David Krabenhoft, with the U.S. Geological Survey in Middleton, has studied the relationship between sulfate and grasses such as wild rice in the Great Lakes region and sawgrass in the Everglades. He also said the potential damage to rice beds by sulfate from the proposed Crandon mine was a potential problem when that since-abandoned project was under study.

"I would say you have to at least look at the potential for a problem," Krabenhoft said.

Bill Williams, president of Gogebic Taconite, said sulfate pollution shouldn't be a problem with the Wisconsin mine because iron tailings, or waste, would be disposed of using a method called "dry stacking," which removes water and allows the waste to be formed into hills. 

Those would then be covered with soil and vegetation so that sulfate-contaminated runoff would be eliminated.

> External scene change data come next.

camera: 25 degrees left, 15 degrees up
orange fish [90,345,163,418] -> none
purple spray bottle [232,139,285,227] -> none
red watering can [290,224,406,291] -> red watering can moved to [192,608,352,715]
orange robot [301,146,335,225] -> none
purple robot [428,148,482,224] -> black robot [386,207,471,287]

But such assurances are met with skepticism by Bad River tribal officials. And last week, the tribe received approval from the federal Environmental Protection Agency to set its own water standards, including standards that would prohibit upstream polluters — such as the proposed mine — from discharging anything into the headwaters of the Bad River that would lessen water quality.

"Our water quality standards are our Nation's proud proclamation of how we value our waterways and wetlands," said Tribal Chairman Mike Wiggins Jr.